**YOUR INSTRUCTIONS**
Collect all lines containing the word "workflowClient" from the data.

Dataset entries
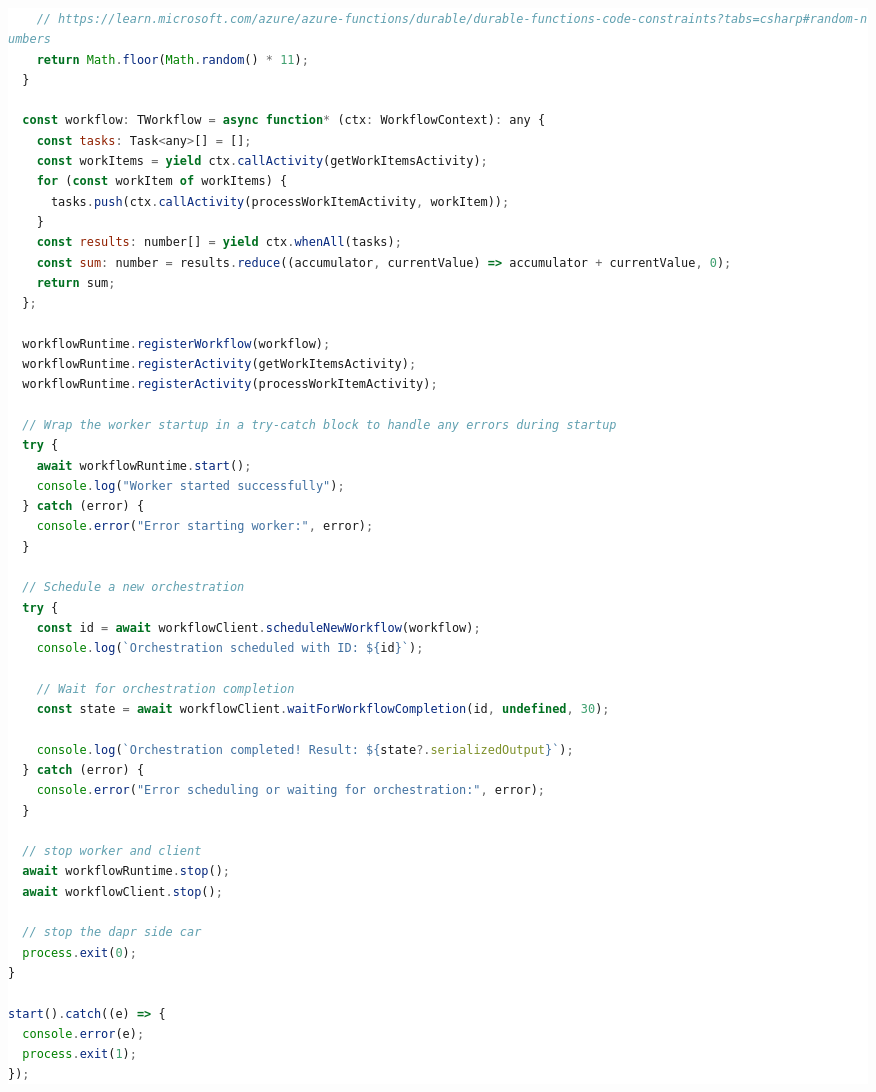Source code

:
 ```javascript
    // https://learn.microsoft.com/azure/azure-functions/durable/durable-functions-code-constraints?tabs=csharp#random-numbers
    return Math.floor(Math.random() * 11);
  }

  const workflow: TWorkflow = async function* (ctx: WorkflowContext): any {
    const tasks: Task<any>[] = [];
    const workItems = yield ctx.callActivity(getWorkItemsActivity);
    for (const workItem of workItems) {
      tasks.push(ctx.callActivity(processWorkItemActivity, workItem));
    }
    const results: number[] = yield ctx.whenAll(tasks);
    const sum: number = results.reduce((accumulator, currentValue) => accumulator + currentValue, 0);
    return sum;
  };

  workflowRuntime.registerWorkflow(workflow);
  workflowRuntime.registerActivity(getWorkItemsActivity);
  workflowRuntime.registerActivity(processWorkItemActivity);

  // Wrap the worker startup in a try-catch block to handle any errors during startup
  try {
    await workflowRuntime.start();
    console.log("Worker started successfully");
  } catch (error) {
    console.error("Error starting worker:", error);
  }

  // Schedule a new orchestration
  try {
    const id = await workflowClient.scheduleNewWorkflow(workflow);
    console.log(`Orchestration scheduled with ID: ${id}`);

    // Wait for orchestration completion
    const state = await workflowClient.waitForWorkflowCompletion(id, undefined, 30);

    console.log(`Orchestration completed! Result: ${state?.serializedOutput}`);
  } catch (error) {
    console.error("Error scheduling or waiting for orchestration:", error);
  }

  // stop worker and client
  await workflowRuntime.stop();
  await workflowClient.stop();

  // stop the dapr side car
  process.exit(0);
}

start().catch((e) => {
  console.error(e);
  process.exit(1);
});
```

--

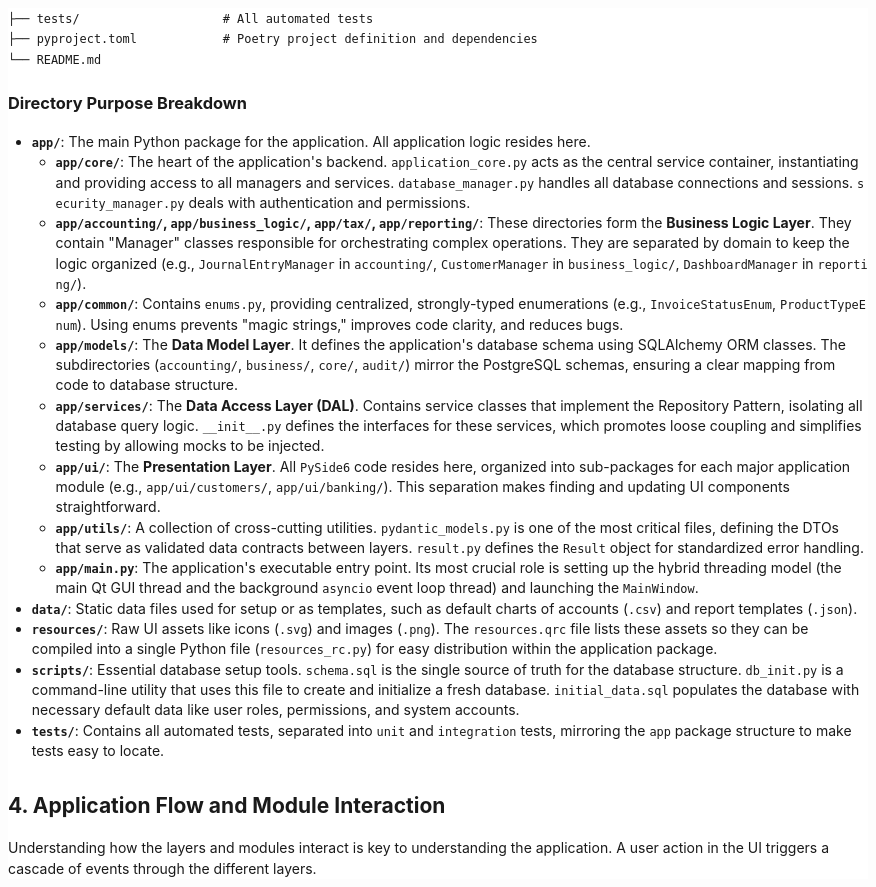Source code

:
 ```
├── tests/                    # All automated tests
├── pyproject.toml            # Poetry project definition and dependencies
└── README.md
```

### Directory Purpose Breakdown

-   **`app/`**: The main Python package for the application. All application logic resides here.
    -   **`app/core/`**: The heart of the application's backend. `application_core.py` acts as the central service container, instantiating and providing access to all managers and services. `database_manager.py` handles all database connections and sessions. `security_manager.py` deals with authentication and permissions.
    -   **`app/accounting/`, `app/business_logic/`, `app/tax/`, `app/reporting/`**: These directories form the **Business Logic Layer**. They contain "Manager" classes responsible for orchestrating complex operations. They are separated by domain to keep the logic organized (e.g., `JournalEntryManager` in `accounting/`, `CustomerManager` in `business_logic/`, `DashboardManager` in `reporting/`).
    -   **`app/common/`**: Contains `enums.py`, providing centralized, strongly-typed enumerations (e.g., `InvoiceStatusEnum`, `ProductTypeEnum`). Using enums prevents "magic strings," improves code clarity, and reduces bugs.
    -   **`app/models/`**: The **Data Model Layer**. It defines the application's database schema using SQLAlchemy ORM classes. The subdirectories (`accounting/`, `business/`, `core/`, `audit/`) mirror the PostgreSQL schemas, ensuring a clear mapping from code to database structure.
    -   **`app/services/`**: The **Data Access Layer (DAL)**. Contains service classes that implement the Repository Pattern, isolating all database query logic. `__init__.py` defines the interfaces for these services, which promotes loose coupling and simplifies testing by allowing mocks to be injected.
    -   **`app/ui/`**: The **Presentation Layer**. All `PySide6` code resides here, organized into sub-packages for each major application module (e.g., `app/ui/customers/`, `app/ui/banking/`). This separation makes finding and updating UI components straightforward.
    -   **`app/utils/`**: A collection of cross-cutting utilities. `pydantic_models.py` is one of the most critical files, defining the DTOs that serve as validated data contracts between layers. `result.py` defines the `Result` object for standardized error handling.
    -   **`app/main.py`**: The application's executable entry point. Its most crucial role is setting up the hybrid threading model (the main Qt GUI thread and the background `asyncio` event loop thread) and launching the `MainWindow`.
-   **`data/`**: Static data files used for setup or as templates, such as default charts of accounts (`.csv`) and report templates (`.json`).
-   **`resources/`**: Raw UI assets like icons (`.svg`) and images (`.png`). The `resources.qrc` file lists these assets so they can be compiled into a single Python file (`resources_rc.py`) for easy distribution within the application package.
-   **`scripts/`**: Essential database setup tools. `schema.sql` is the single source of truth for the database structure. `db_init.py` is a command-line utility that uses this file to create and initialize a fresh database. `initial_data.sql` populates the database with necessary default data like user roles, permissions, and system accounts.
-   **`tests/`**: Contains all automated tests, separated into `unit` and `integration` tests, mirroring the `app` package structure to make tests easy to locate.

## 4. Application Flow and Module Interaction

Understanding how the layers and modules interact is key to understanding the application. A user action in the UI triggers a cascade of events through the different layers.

* * *

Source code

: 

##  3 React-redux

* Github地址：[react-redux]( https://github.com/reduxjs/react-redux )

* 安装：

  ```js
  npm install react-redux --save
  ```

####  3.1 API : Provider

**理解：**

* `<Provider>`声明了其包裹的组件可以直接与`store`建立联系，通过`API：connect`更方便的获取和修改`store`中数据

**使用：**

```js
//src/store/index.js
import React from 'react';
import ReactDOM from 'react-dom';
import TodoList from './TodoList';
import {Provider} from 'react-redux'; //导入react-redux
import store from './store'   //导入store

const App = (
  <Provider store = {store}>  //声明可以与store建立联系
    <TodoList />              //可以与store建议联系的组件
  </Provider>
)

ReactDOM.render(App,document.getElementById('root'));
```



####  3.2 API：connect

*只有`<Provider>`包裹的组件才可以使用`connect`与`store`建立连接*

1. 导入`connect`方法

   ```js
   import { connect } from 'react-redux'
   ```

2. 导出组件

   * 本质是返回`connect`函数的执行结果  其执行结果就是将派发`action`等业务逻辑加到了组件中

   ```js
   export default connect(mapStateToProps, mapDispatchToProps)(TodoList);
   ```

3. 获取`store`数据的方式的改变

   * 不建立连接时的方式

**EXERCISE RESULT**
    const id = await workflowClient.scheduleNewWorkflow(workflow);
    const state = await workflowClient.waitForWorkflowCompletion(id, undefined, 30);
  await workflowClient.stop();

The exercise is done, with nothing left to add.